The albedo project began in 2011 with the idea of piggybacking on CoCoRaHS to fill in data gaps.

“We don’t have a lot of measurements on the ground for snow albedo,” said Elizabeth Burakowski, an assistant professor at UNH’s Institute for the Study of Earth, Oceans and Space and a founder of this project. “This seemed like a good way to get them.”

“We’re now starting our seventh season. We’ve got retired engineers, weather nuts, high schools and middle schools,” she said, running through a mental list of volunteers.

You can check out results on the CoCoRaHS online map (cocorahs-albedo.org/map). There are only a dozen sites around the state, mostly because measurements must be taken close to local noon, to better calibrate the light. That removes any CoCoRaHS volunteers who don’t work at home, which is a lot of us.

Each day that snow is on the ground, volunteers measure its depth and density at a specific site in their yard by collecting snow in a calibrated tube and weighing it. They then use a pyranometer, a sort of light meter that measures solar radiation, to measure light from the sky and light from the ground.

More than 5,500 readings have been made so far, allowing an ever-better understanding of the relationship between snowfall, snowpack and light reflection. The goal, Burakowski said, is to help perfect and design models on how the climate is changing and will change down the road.

Snow albedo matters in this because the amount of sunlight that is reflected upward, rather than absorbed by the ground or plants, is a factor is understanding how much the planet will heat up.

Snow albedo is part of a positive-feedback loop, one of several that make climate change alarming: Warming weather means less snow on the ground, which means lower global albedo levels, which means more heat is absorbed, which means warming increases further, etc.

If we want to understand what we’re doing to the planet so we can better respond to the changes – and we most certainly do –then figuring out snow albedo is important.

The work isn’t too hard to do after a little bit of equipment training, but Burakowski would like to make it easier.

“We’re trying to simplify it, using smartphones to measure radiation.

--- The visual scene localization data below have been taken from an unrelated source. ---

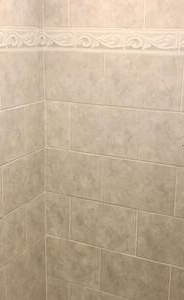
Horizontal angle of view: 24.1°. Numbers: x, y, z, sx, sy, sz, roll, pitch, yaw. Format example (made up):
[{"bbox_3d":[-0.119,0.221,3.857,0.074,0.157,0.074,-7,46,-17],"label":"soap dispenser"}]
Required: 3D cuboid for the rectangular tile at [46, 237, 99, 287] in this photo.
[{"bbox_3d":[-0.085,0.494,1.908,0.265,0.199,0.012,8,16,24],"label":"rectangular tile"}]

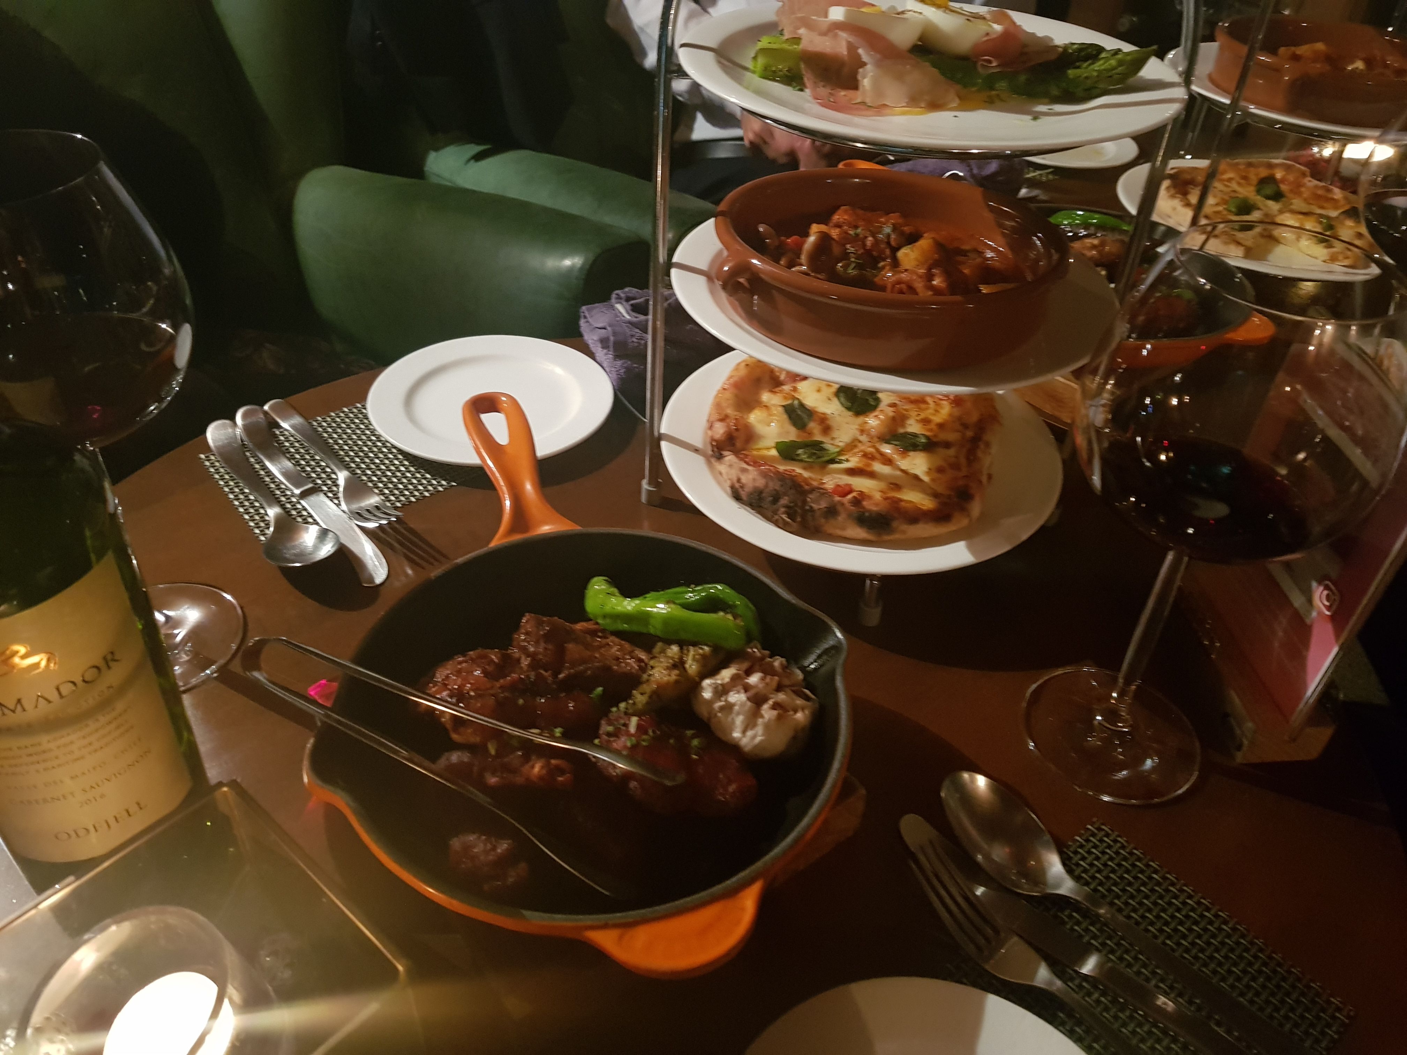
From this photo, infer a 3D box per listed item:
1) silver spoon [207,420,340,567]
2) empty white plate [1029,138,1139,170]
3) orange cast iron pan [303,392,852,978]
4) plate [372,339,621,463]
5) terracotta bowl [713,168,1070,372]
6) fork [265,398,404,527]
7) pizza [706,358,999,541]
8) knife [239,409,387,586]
[{"bbox_3d":[-0.270,-0.026,0.652,0.041,0.024,0.192,-24,47,-30],"label":"silver spoon"},{"bbox_3d":[0.400,-0.429,1.196,0.173,0.021,0.173,5,39,0],"label":"empty white plate"},{"bbox_3d":[-0.067,0.054,0.526,0.254,0.055,0.372,-10,42,-17],"label":"orange cast iron pan"},{"bbox_3d":[-0.146,-0.084,0.739,0.165,0.021,0.165,3,40,-2],"label":"plate"},{"bbox_3d":[0.097,-0.140,0.570,0.188,0.048,0.180,3,40,-2],"label":"terracotta bowl"},{"bbox_3d":[-0.242,-0.045,0.679,0.025,0.022,0.181,-26,49,-32],"label":"fork"},{"bbox_3d":[0.097,-0.056,0.655,0.185,0.030,0.175,1,40,-4],"label":"pizza"},{"bbox_3d":[-0.248,-0.025,0.663,0.021,0.012,0.214,-23,47,-30],"label":"knife"}]

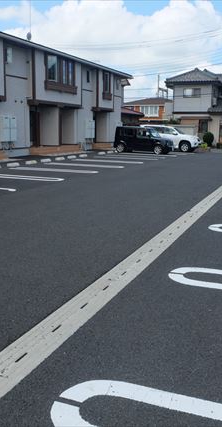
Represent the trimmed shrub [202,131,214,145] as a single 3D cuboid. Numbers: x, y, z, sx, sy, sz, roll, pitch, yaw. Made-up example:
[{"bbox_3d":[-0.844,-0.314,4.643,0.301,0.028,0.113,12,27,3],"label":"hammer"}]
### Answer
[{"bbox_3d":[8.872,-6.760,39.232,1.100,1.300,1.100,4,12,21],"label":"trimmed shrub"}]

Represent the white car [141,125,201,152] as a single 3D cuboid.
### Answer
[{"bbox_3d":[4.020,-5.200,29.857,4.600,1.730,1.820,5,12,23],"label":"white car"}]

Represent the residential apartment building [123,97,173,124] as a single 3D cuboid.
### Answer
[{"bbox_3d":[6.573,-16.157,72.752,8.600,7.000,8.000,3,12,17],"label":"residential apartment building"}]

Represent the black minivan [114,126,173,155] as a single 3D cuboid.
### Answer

There is an app, but it’s not particularly good – results of plus or minus 20 percent – so we’re trying to design a new app that will reduce that window quite a bit,” Burakowski said.

Want to be part of the process? Send Burakowski an email (Elizabeth.Burakowski@unh.edu) and she’ll see if you fit the bill. Remember, you’ve got to be available at the same location around noon every day during winter.

In the meantime, please join me in my annual Early Winter Snow Dance, designed to entice the weather gods to dump on us plenty of what TV meteorologists love to call “the white stuff.”

Snow might be weird, yes, but it’s also awesome. Bring it on!